Jurisprudences utilisées pour enrichir le commentaire
Fondements juridiques
Article L. 643-9 du Code de commerce En vigueur
Dans le jugement qui ouvre ou prononce la liquidation judiciaire, le tribunal fixe le délai au terme duquel la clôture de la procédure devra être examinée. Si la clôture ne peut être prononcée au terme de ce délai, le tribunal peut proroger le terme par une décision motivée.
Lorsqu’il n’existe plus de passif exigible ou que le liquidateur dispose de sommes suffisantes pour désintéresser les créanciers, ou lorsque la poursuite des opérations de liquidation judiciaire est rendue impossible en raison de l’insuffisance de l’actif, ou encore lorsque l’intérêt de cette poursuite est disproportionné par rapport aux difficultés de réalisation des actifs résiduels la clôture de la liquidation judiciaire est prononcée par le tribunal, le débiteur entendu ou dûment appelé.
Le tribunal peut également prononcer la clôture de la procédure en désignant un mandataire ayant pour mission de poursuivre les instances en cours et de répartir, le cas échéant, les sommes perçues à l’issue de celles-ci lorsque cette clôture n’apparaît pas pouvoir être prononcée pour extinction du passif.

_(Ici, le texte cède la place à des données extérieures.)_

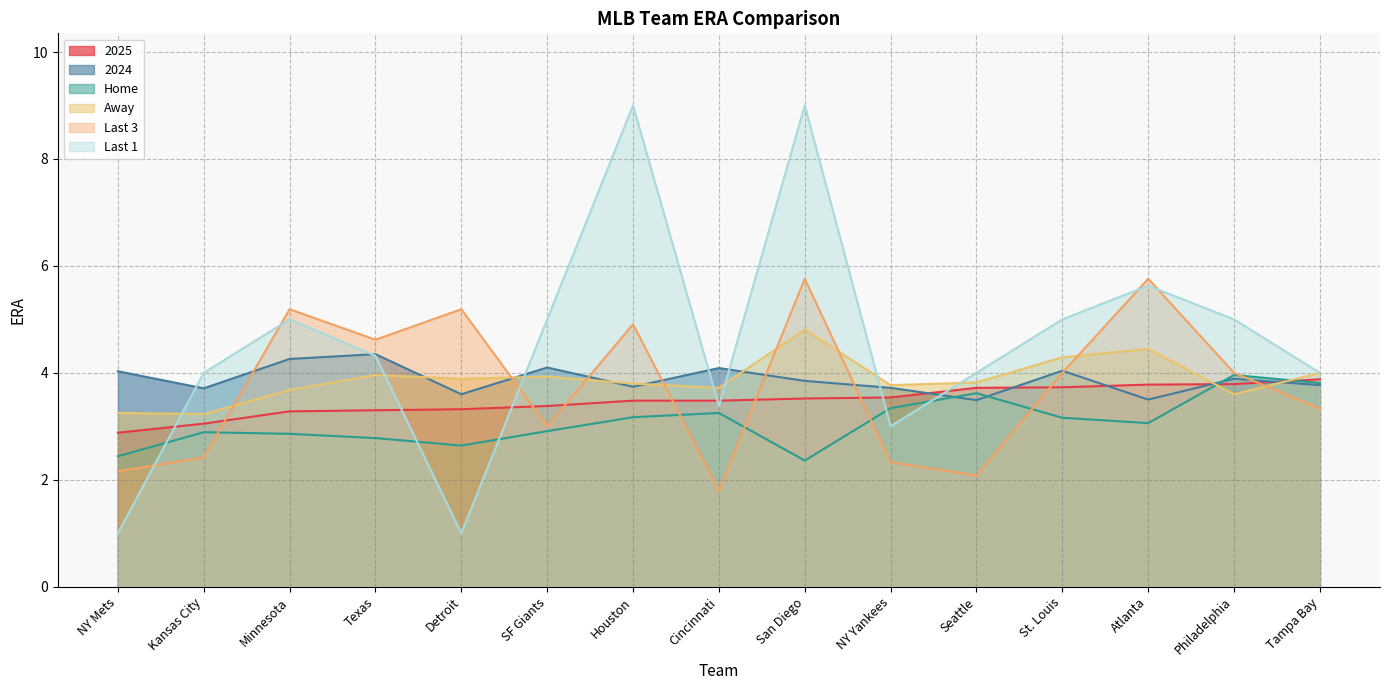

Between Cincinnati and St. Louis, which series saw the biggest shift?

Last 3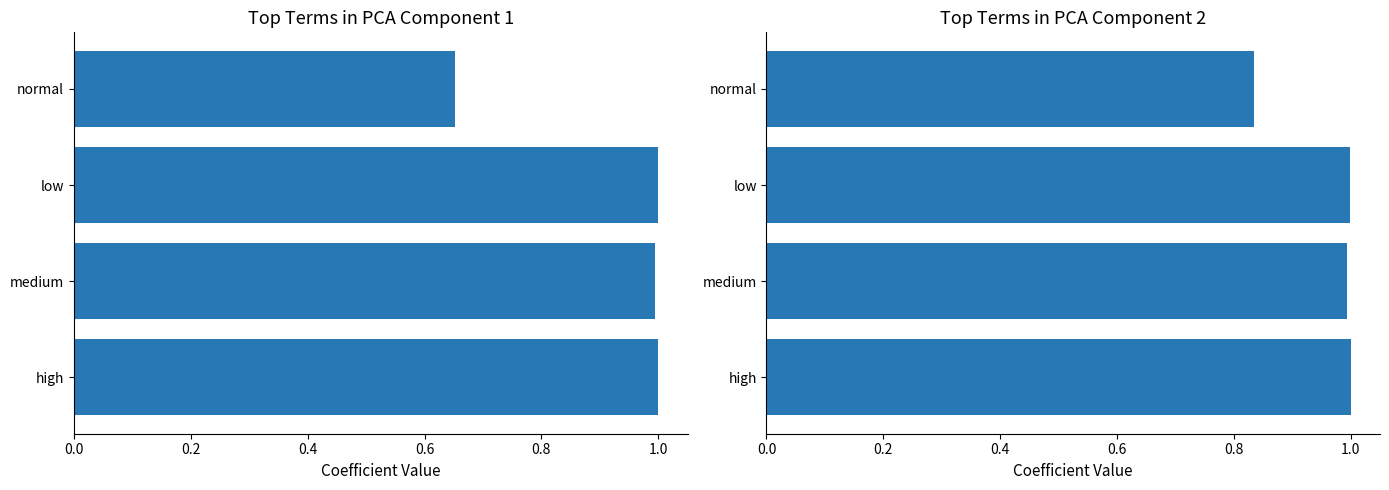

At how many categories does at least one series exceed 0?

4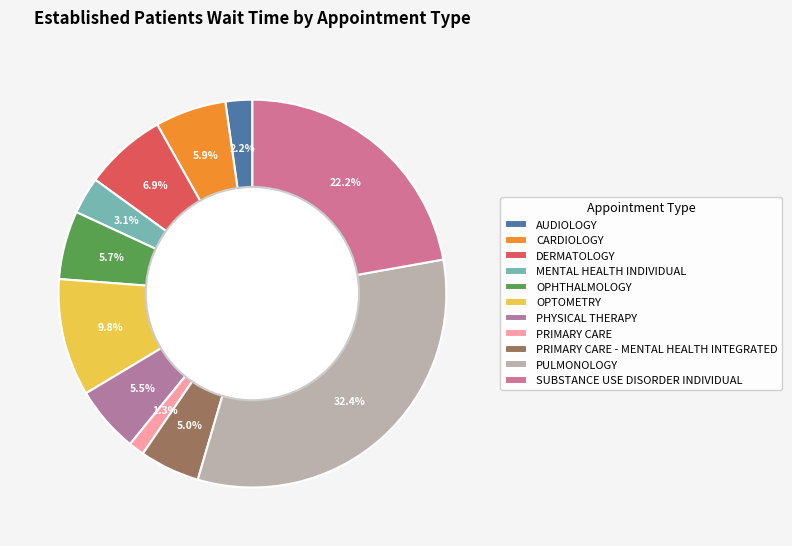

What is the smallest slice in the pie chart?

PRIMARY CARE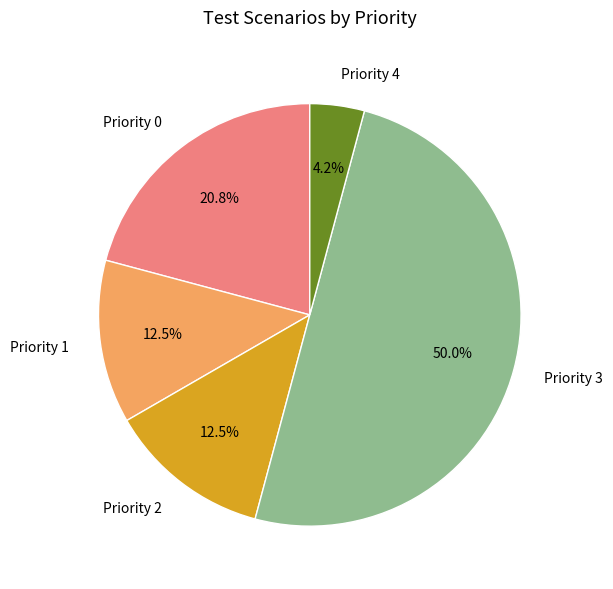

What percentage do Priority 0 and Priority 3 together represent?

70.8%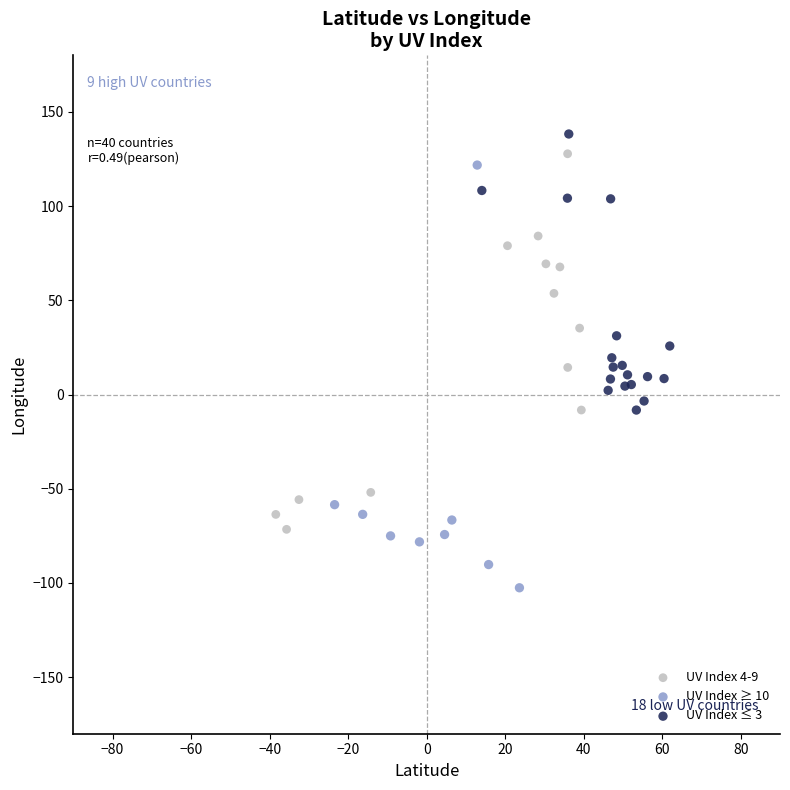

Which series has the largest Y range (max minus min)?

UV Index ≥ 10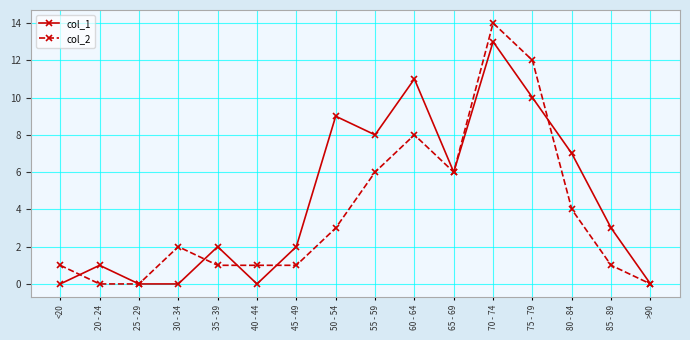

Which series has the largest range (max minus min)?

col_2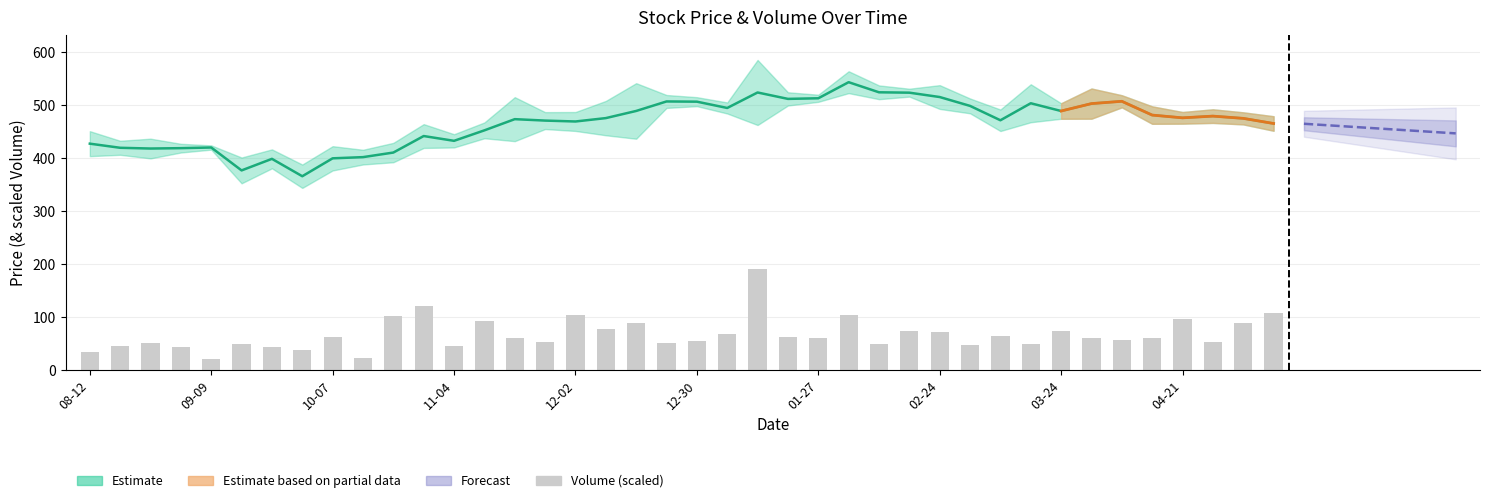

What is the total value across all series at 14?

534.6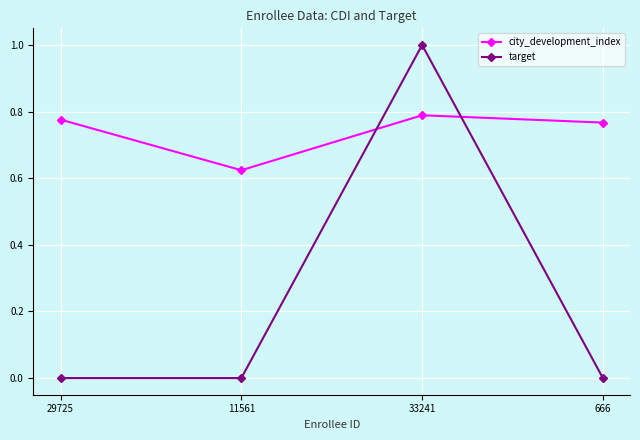

What is the maximum value for target?

1.0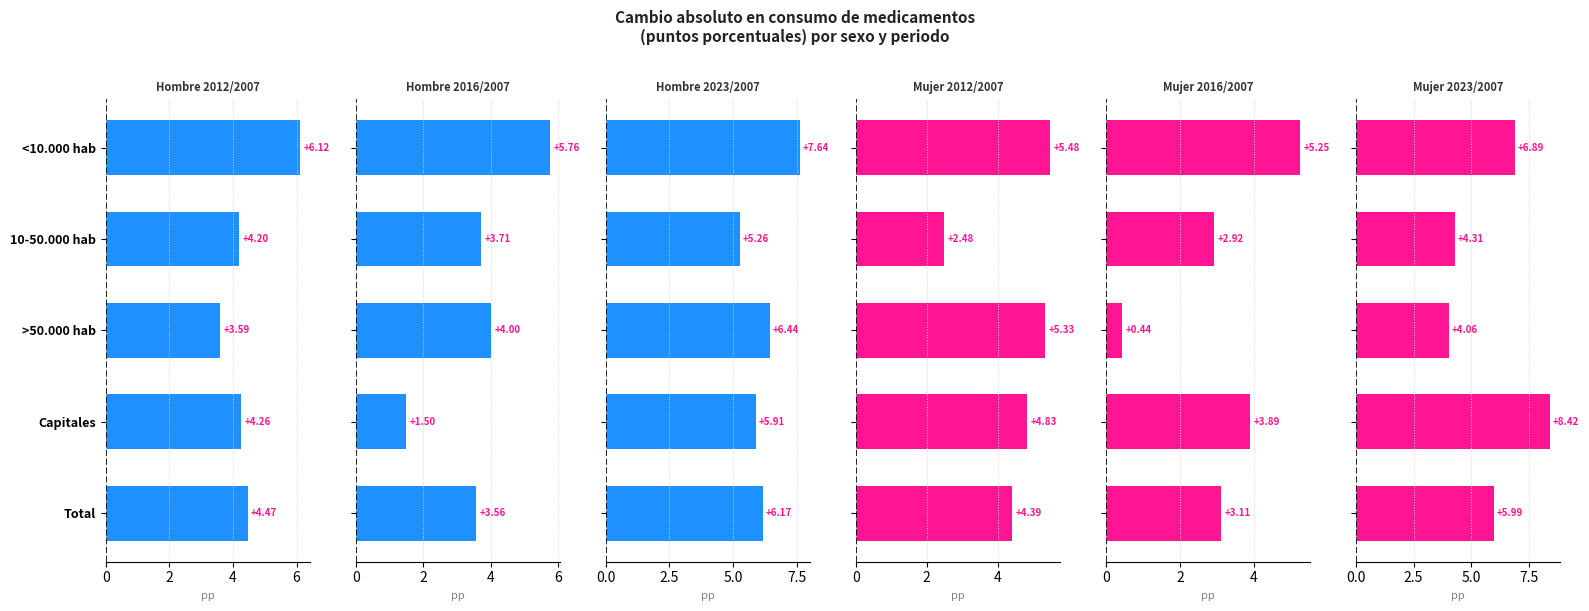

How many categories are shown in the chart?

5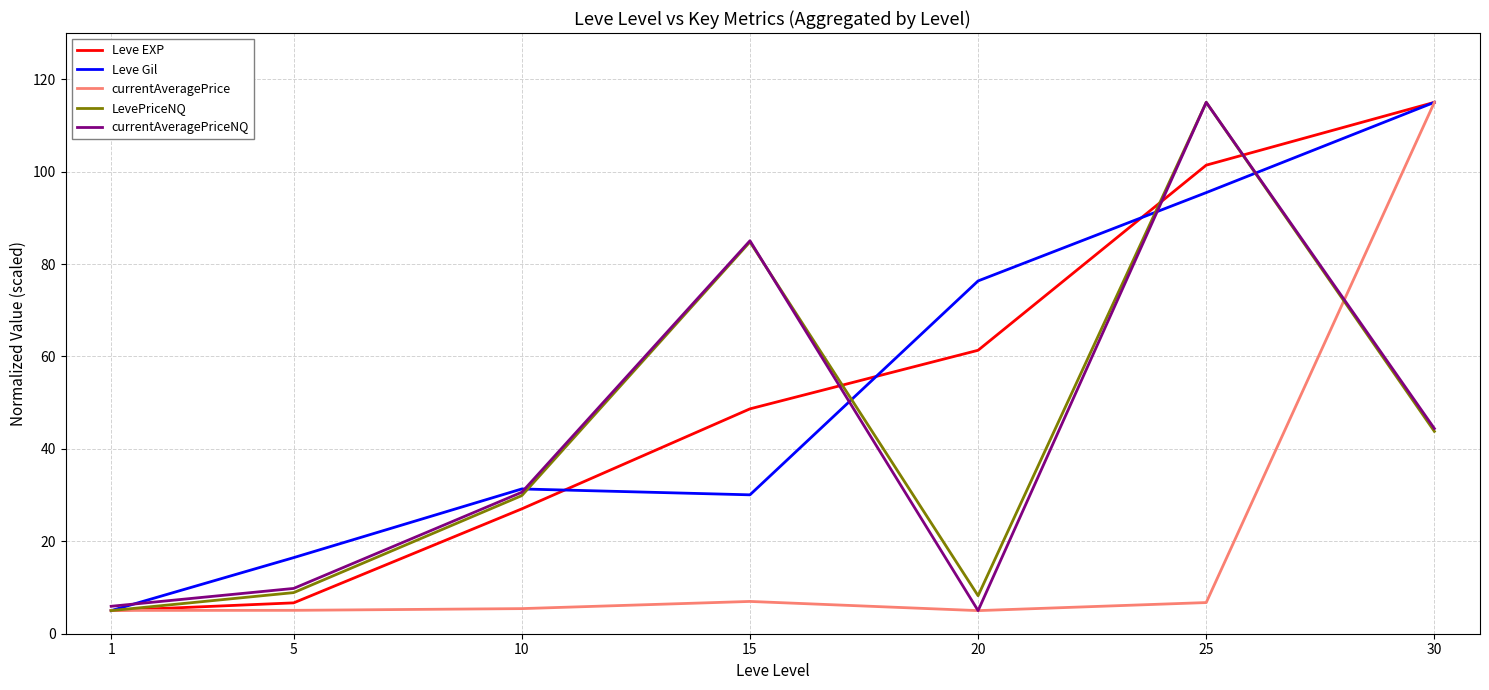

Which series changed the most between 15 and 25?

Leve Gil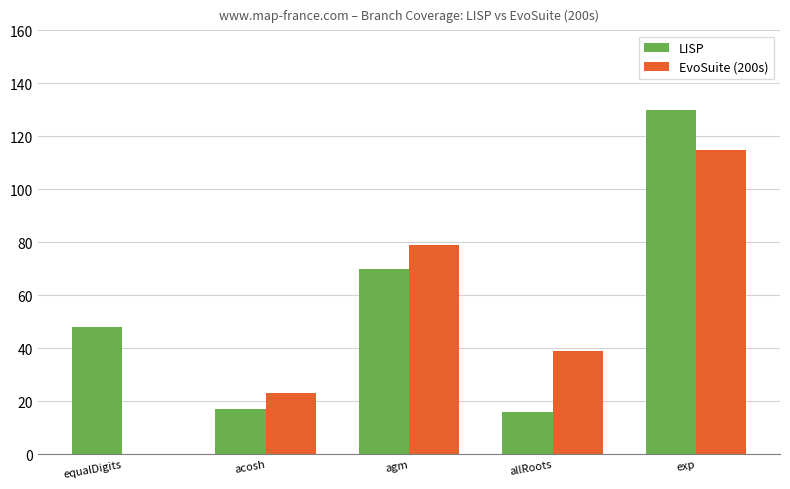

What value does the EvoSuite (200s) series have at acosh?

23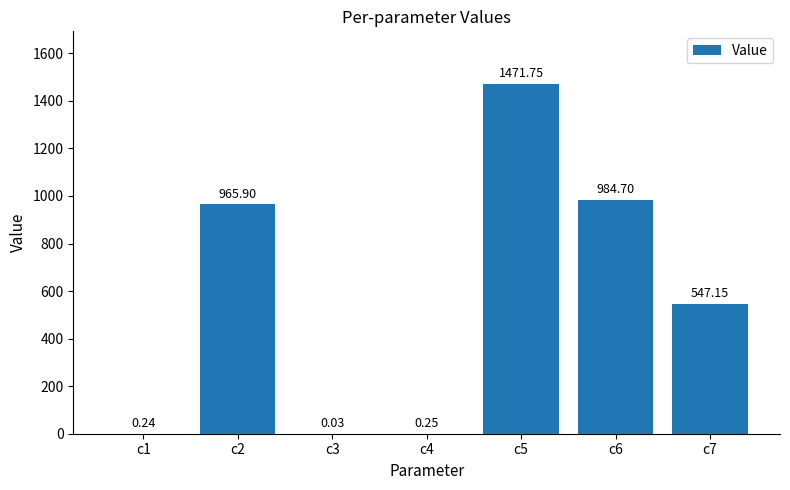

Between c6 and c5, which is larger?

c5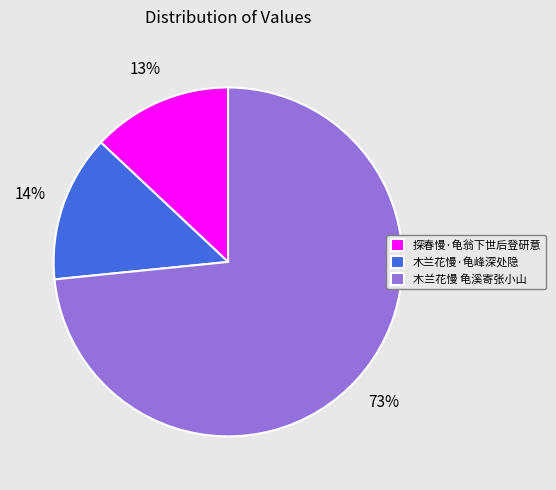

Between 木兰花慢 龟溪寄张小山 and 木兰花慢·龟峰深处隐, which is larger?

木兰花慢 龟溪寄张小山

Le tribunal est saisi à tout moment par le liquidateur, le débiteur ou le ministère public. Il peut se saisir d’office. A l’expiration d’un délai de deux ans à compter du jugement de liquidation judiciaire, tout créancier peut également saisir le tribunal aux fins de clôture de la procédure.
En cas de plan de cession, le tribunal ne prononce la clôture de la procédure qu’après avoir constaté le respect de ses obligations par le cessionnaire.